Pour aller plus loin :
-> Article 62 du Code pénal sur les dérogations légales
 
QUE SE PASSE-T-IL EN CAS DE VIOLATION DU SECRET ?
Les violations du secret peuvent être poursuivies sur différentes bases : le code pénal, le code de santé publique, le code civil (responsabilité civile), les textes disciplinaires (non-respect de la Convention Collective et du Règlement Intérieur), le code du travail, etc.
 
LE SECRET FACE À LA JUSTICE
Tous les faits connus à l'occasion de l'exercice de la profession sont secrets.
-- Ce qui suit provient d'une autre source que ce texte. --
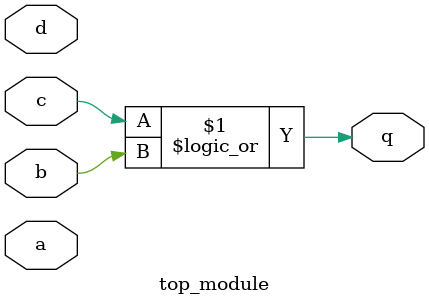
<source format=sv>
module top_module (
    input a,
    input b,
    input c,
    input d,
    output q );//

    assign q = c || b;

endmodule

</source>
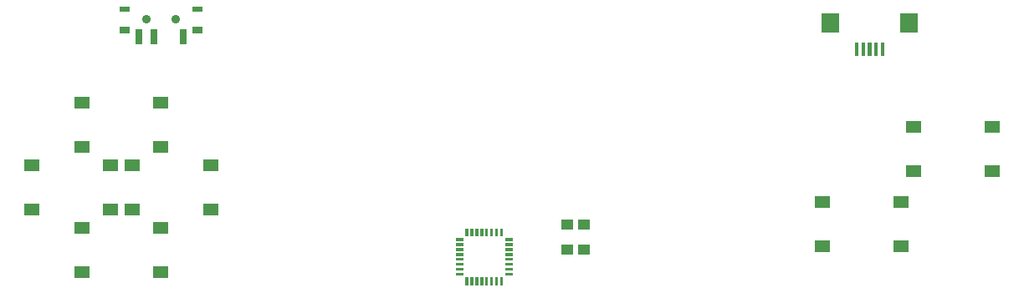
<source format=gtp>
G04 MADE WITH FRITZING*
G04 WWW.FRITZING.ORG*
G04 DOUBLE SIDED*
G04 HOLES PLATED*
G04 CONTOUR ON CENTER OF CONTOUR VECTOR*
%ASAXBY*%
%FSLAX23Y23*%
%MOIN*%
%OFA0B0*%
%SFA1.0B1.0*%
%ADD10C,0.035433*%
%ADD11R,0.027559X0.059055*%
%ADD12R,0.039370X0.023622*%
%ADD13R,0.039370X0.031496*%
%ADD14R,0.061024X0.051181*%
%ADD15R,0.047244X0.043307*%
%LNPASTEMASK1*%
G90*
G70*
G54D10*
X507Y2823D03*
X625Y2823D03*
X507Y2823D03*
X625Y2823D03*
G54D11*
X477Y2754D03*
X536Y2754D03*
X654Y2754D03*
G54D12*
X422Y2862D03*
G54D13*
X422Y2779D03*
G54D12*
X710Y2862D03*
G54D13*
X710Y2779D03*
G54D14*
X3878Y2393D03*
X3565Y2393D03*
X3878Y2216D03*
X3565Y2216D03*
X452Y2064D03*
X765Y2064D03*
X452Y2241D03*
X765Y2241D03*
X252Y1814D03*
X565Y1814D03*
X252Y1991D03*
X565Y1991D03*
X52Y2064D03*
X365Y2064D03*
X52Y2241D03*
X365Y2241D03*
X3515Y2093D03*
X3202Y2093D03*
X3515Y1916D03*
X3202Y1916D03*
X252Y2314D03*
X565Y2314D03*
X252Y2491D03*
X565Y2491D03*
G54D15*
X2185Y1904D03*
X2252Y1904D03*
X2185Y2004D03*
X2252Y2004D03*
G36*
X1898Y1957D02*
X1898Y1988D01*
X1909Y1988D01*
X1909Y1957D01*
X1898Y1957D01*
G37*
D02*
G36*
X1937Y1819D02*
X1937Y1831D01*
X1968Y1831D01*
X1968Y1819D01*
X1937Y1819D01*
G37*
D02*
G36*
X1799Y1760D02*
X1799Y1792D01*
X1810Y1792D01*
X1810Y1760D01*
X1799Y1760D01*
G37*
D02*
G36*
X1878Y1957D02*
X1878Y1988D01*
X1889Y1988D01*
X1889Y1957D01*
X1878Y1957D01*
G37*
D02*
G36*
X1878Y1760D02*
X1878Y1792D01*
X1889Y1792D01*
X1889Y1760D01*
X1878Y1760D01*
G37*
D02*
G36*
X1858Y1957D02*
X1858Y1988D01*
X1869Y1988D01*
X1869Y1957D01*
X1858Y1957D01*
G37*
D02*
G36*
X1937Y1898D02*
X1937Y1909D01*
X1968Y1909D01*
X1968Y1898D01*
X1937Y1898D01*
G37*
D02*
G36*
X1838Y1957D02*
X1838Y1988D01*
X1850Y1988D01*
X1850Y1957D01*
X1838Y1957D01*
G37*
D02*
G36*
X1838Y1760D02*
X1838Y1792D01*
X1850Y1792D01*
X1850Y1760D01*
X1838Y1760D01*
G37*
D02*
G36*
X1819Y1957D02*
X1819Y1988D01*
X1830Y1988D01*
X1830Y1957D01*
X1819Y1957D01*
G37*
D02*
G36*
X1917Y1760D02*
X1917Y1792D01*
X1928Y1792D01*
X1928Y1760D01*
X1917Y1760D01*
G37*
D02*
G36*
X1799Y1957D02*
X1799Y1988D01*
X1810Y1988D01*
X1810Y1957D01*
X1799Y1957D01*
G37*
D02*
G36*
X1937Y1859D02*
X1937Y1870D01*
X1968Y1870D01*
X1968Y1859D01*
X1937Y1859D01*
G37*
D02*
G36*
X1779Y1957D02*
X1779Y1988D01*
X1791Y1988D01*
X1791Y1957D01*
X1779Y1957D01*
G37*
D02*
G36*
X1937Y1938D02*
X1937Y1949D01*
X1968Y1949D01*
X1968Y1938D01*
X1937Y1938D01*
G37*
D02*
G36*
X1740Y1938D02*
X1740Y1949D01*
X1771Y1949D01*
X1771Y1938D01*
X1740Y1938D01*
G37*
D02*
G36*
X1819Y1760D02*
X1819Y1792D01*
X1830Y1792D01*
X1830Y1760D01*
X1819Y1760D01*
G37*
D02*
G36*
X1740Y1918D02*
X1740Y1929D01*
X1771Y1929D01*
X1771Y1918D01*
X1740Y1918D01*
G37*
D02*
G36*
X1858Y1760D02*
X1858Y1792D01*
X1869Y1792D01*
X1869Y1760D01*
X1858Y1760D01*
G37*
D02*
G36*
X1740Y1898D02*
X1740Y1909D01*
X1771Y1909D01*
X1771Y1898D01*
X1740Y1898D01*
G37*
D02*
G36*
X1898Y1760D02*
X1898Y1792D01*
X1909Y1792D01*
X1909Y1760D01*
X1898Y1760D01*
G37*
D02*
G36*
X1740Y1878D02*
X1740Y1890D01*
X1771Y1890D01*
X1771Y1878D01*
X1740Y1878D01*
G37*
D02*
G36*
X1937Y1800D02*
X1937Y1811D01*
X1968Y1811D01*
X1968Y1800D01*
X1937Y1800D01*
G37*
D02*
G36*
X1740Y1859D02*
X1740Y1870D01*
X1771Y1870D01*
X1771Y1859D01*
X1740Y1859D01*
G37*
D02*
G36*
X1937Y1839D02*
X1937Y1850D01*
X1968Y1850D01*
X1968Y1839D01*
X1937Y1839D01*
G37*
D02*
G36*
X1740Y1839D02*
X1740Y1850D01*
X1771Y1850D01*
X1771Y1839D01*
X1740Y1839D01*
G37*
D02*
G36*
X1937Y1878D02*
X1937Y1890D01*
X1968Y1890D01*
X1968Y1878D01*
X1937Y1878D01*
G37*
D02*
G36*
X1740Y1819D02*
X1740Y1831D01*
X1771Y1831D01*
X1771Y1819D01*
X1740Y1819D01*
G37*
D02*
G36*
X1937Y1918D02*
X1937Y1929D01*
X1968Y1929D01*
X1968Y1918D01*
X1937Y1918D01*
G37*
D02*
G36*
X1740Y1800D02*
X1740Y1811D01*
X1771Y1811D01*
X1771Y1800D01*
X1740Y1800D01*
G37*
D02*
G36*
X1779Y1760D02*
X1779Y1792D01*
X1791Y1792D01*
X1791Y1760D01*
X1779Y1760D01*
G37*
D02*
G36*
X1917Y1957D02*
X1917Y1988D01*
X1928Y1988D01*
X1928Y1957D01*
X1917Y1957D01*
G37*
D02*
G36*
X3434Y2676D02*
X3434Y2731D01*
X3447Y2731D01*
X3447Y2676D01*
X3434Y2676D01*
G37*
D02*
G36*
X3331Y2676D02*
X3331Y2731D01*
X3345Y2731D01*
X3345Y2676D01*
X3331Y2676D01*
G37*
D02*
G36*
X3408Y2676D02*
X3408Y2731D01*
X3422Y2731D01*
X3422Y2676D01*
X3408Y2676D01*
G37*
D02*
G36*
X3382Y2676D02*
X3382Y2731D01*
X3396Y2731D01*
X3396Y2676D01*
X3382Y2676D01*
G37*
D02*
G36*
X3357Y2676D02*
X3357Y2731D01*
X3371Y2731D01*
X3371Y2676D01*
X3357Y2676D01*
G37*
D02*
G36*
X3511Y2771D02*
X3511Y2845D01*
X3582Y2845D01*
X3582Y2771D01*
X3511Y2771D01*
G37*
D02*
G36*
X3196Y2771D02*
X3196Y2845D01*
X3267Y2845D01*
X3267Y2771D01*
X3196Y2771D01*
G37*
D02*
G04 End of PasteMask1*
M02*
</source>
Le soignant peut refuser de déposer en justice sur des faits dont il a connaissance à l'occasion de l'exercice de sa profession en se prévalant du secret professionnel.
Nul ne peut affranchir le soignant du secret.
 
Le soignant doit satisfaire aux formalités de justice :
  • Cité comme témoin, il doit comparaître à l'audience, prêter serment et se retrancher derrière le secret professionnel si les faits ont été connus dans l'exercice de sa profession.
  • Si les faits ont été appris en dehors de l'exercice de sa profession, il doit témoigner car simple citoyen.
  • En cas de perquisition dans l’établissement, il doit rendre compte immédiatement au médecin et au directeur.
  • Dans les cas limites où l'hésitation est possible, c'est l'Intérêt Supérieur du Malade qui décidera le soignant à parler ou à se taire.